Puiforcat began his professional career in 1920 at a critical time for French decorative arts. Reeling from the successful show of modem German furnishings at the 1910 Salon d'Automne in Paris, French critics challenged French designers to create affordable modern furniture and decorative arts that would restore the country's traditional leadership in design. (2)
In his debut at the twelfth annual Salon des Artistes Decorateurs in 1921, Puiforcat exhibited two silver and ivory tea and coffee services: one with a lobed, convex, melon-shaped body and auricular (ear-shaped) handle (Fig. 2), and the other with concave, faceted walls and C-shaped handle attached to the body at the upper joint (Fig. 1). The bulbous, simple shapes and limited ornament of these differ markedly from the elegantly contoured rococo-inspired services profusely decorated with chiseled ornament that the Puiforcat firm was then producing. (3)

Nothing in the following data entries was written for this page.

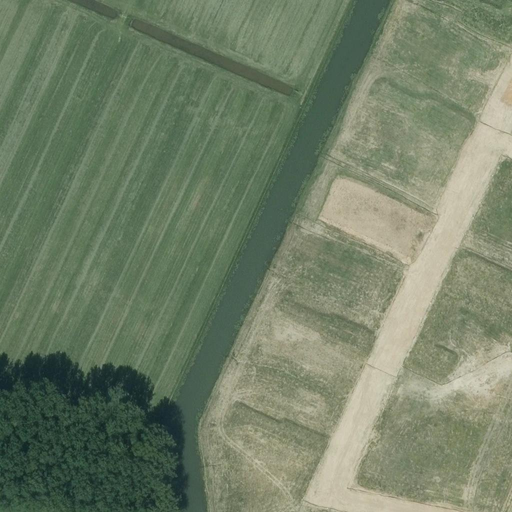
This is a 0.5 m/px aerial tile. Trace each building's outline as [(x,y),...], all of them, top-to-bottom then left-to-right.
[(511,158),(505,156),(501,164),(511,168),(511,158)] [(511,170),(500,165),(497,173),(511,180),(511,170)] [(511,182),(496,175),(492,183),(510,192),(511,188),(511,182)] [(491,185),(488,193),(506,202),(510,194),(491,185)] [(487,195),(483,203),(501,212),(505,204),(487,195)] [(475,222),(467,240),(475,244),(483,226),(475,222)] [(485,226),(477,245),(485,248),(493,230),(485,226)] [(495,231),(487,249),(495,253),(503,235),(495,231)] [(503,239),(495,257),(503,261),(511,242),(503,239)] [(462,282),(432,323),(450,336),(467,313),(511,345),(511,317),(462,282)] [(459,359),(422,441),(430,445),(426,454),(478,478),(511,403),(511,360),(476,344),(472,354),(447,342),(443,351),(459,359)] [(418,357),(414,366),(431,374),(435,365),(418,357)] [(414,366),(410,375),(427,383),(431,374),(414,366)] [(410,375),(406,384),(423,391),(427,383),(410,375)] [(406,384),(402,392),(420,400),(423,391),(406,384)] [(402,392),(398,401),(416,409),(420,400),(402,392)] [(398,401),(394,410),(412,418),(416,409),(398,401)] [(394,410),(390,419),(408,426),(412,418),(394,410)] [(390,419),(386,427),(404,435),(408,426),(390,419)] [(386,427),(382,436),(400,444),(404,435),(386,427)] [(382,436),(378,445),(396,453),(400,444),(382,436)] [(378,445),(374,454),(392,461),(396,453),(378,445)] [(374,454),(370,462),(388,470),(392,461),(374,454)] [(370,462),(366,471),(384,479),(388,470),(370,462)] [(366,471),(362,480),(380,488),(384,479),(366,471)] [(362,480),(358,489),(376,497),(380,488),(362,480)] [(410,483),(406,501),(416,503),(420,485),(410,483)] [(420,485),(416,503),(426,505),(430,487),(420,485)] [(430,487),(426,505),(435,507),(439,488),(430,487)] [(439,488),(435,507),(444,509),(448,490),(439,488)] [(448,490),(444,509),(454,511),(458,492),(448,490)] [(458,492),(454,511),(457,511),(463,511),(467,494),(458,492)] [(467,494),(463,511),(473,511),(477,496),(467,494)] [(477,496),(473,511),(483,511),(486,498),(477,496)] [(511,502),(506,500),(503,507),(511,511),(511,502)]
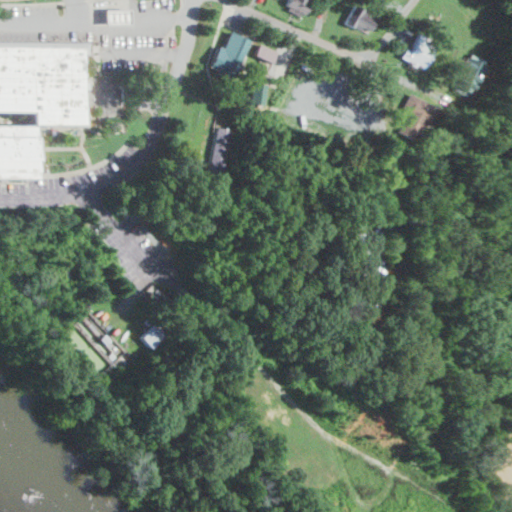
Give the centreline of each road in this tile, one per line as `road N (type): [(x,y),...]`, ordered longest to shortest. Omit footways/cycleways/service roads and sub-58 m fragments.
road 1 (track): [(173,287),(225,321),(310,423),(338,445),(434,490),(452,511)]
road 2 (residential): [(217,0),(365,62),(415,0)]
road 3 (track): [(383,466),(388,498),(375,509),(357,506),(338,445)]
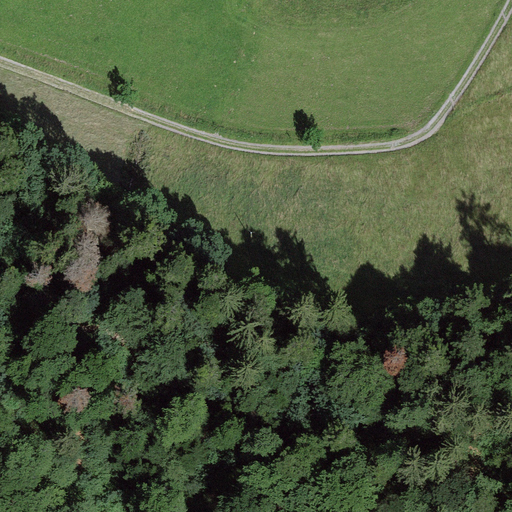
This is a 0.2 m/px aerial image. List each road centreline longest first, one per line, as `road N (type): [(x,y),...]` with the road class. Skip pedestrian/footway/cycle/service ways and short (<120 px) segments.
road 1 (track): [(511,1),(430,128),(385,147),(234,145),(0,61)]
road 2 (track): [(511,304),(408,324),(319,321),(135,252),(0,143)]
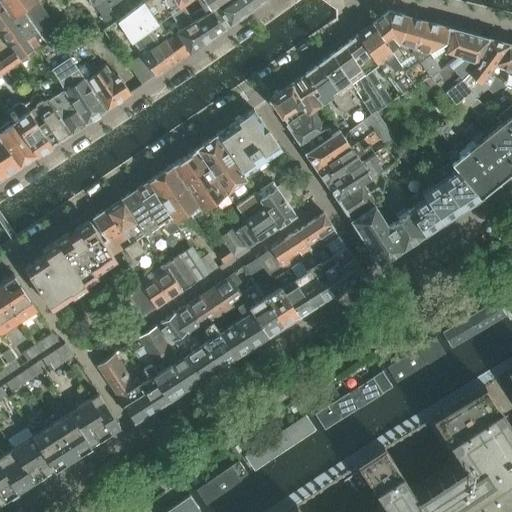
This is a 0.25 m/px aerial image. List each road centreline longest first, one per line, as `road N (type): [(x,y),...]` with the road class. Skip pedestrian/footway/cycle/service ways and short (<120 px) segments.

Searching for something new, yet bearing the weight of tradition in his bones, Puiforcat's initial impulse led him to look backward in order to move forward. English silver from the second and third decades of the nineteenth century (Regency), especially services designed by William Beckford featuring a squat melon-shaped body with a stubby spout (PL IV) and melon-shaped teapots designed by Paul Storr (1771-1844) for Storr and Mortimer (1822-1838), which privileged form over linear decoration, provided one starting point. (4) The melon form also attracted silversmiths in restoration France (1815-1830), such as the Paris goldsmith Charles Nicolas Odiot, who combined the melon body with an auricular handle, which Puiforcat also used (see Fig. 2). (5) While borrowing from these or more likely from examples inspired by these models (or directly from the original source in Asian stoneware), Puiforcat changed the scale of decorative elements, broadening the melon sections to reinforce the spherical volume of the fo rms. (6)

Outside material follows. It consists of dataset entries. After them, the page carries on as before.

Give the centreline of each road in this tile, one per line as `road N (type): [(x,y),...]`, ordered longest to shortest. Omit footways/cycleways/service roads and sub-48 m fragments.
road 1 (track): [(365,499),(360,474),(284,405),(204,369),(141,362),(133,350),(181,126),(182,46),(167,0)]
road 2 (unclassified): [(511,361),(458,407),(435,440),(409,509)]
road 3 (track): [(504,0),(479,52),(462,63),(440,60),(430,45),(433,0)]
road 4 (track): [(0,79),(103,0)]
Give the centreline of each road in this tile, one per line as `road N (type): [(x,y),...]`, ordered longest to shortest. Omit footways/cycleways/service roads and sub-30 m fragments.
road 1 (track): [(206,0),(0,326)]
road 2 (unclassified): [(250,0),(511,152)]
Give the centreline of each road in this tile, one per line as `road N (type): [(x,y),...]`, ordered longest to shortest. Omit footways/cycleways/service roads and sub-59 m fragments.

The designer similarly found inspiring models in eighteenth-century French silver for the faceted design model number 7626 (Fig. 1). He must have also seen pieces like the art nouveau Maison Boucheron silver coffeepot shown in Plate V, whose concave faceted body and flat stylized plant ornament presents precedents for Puiforcat's design in Figure 1. In response to a design such as this, Puiforcat on his model exfoliated the applied ornament everywhere but the joints where the handle and spout met the body and the knob in the form of a small ivory and silver flower, thus asserting the solid form with its contrasts of light and shade. This sober floral ornamentation with relatively little interior chiseling also reflected Puiforcat's admiration for the simplified vegetal decoration on the silver of Georg Jensen (1866-1935). A sports trophy--a punch bowl and ladle (Fig. 3)--shown in the same 1921 Salon exhibition and documented in the Cooper-Hewitt's archival photographs, incorporates pendant grape clusters like those on many Jensen silver objects, albeit in ivory and much larger in scale. (7)
Between 1921 and 1924, Puiforcat explored different paths to achieve his goal of perfectly formed silver tablewares in the modern style. He continued investigating traditional forms using the reductive process, paring down any applied historicist or art nouveau vegetal ornament. In 1922 he showed a silver tea and coffee service with stunning lapis lazuli insulators, whose only plant ornament was a silver and lapis lazuli floral bud finial, or knob (P1. VIII). Using wider, more concave facets separated by sharp vertical creases created a stronger sense of plasticity, as well as more interesting effects of light and shadow.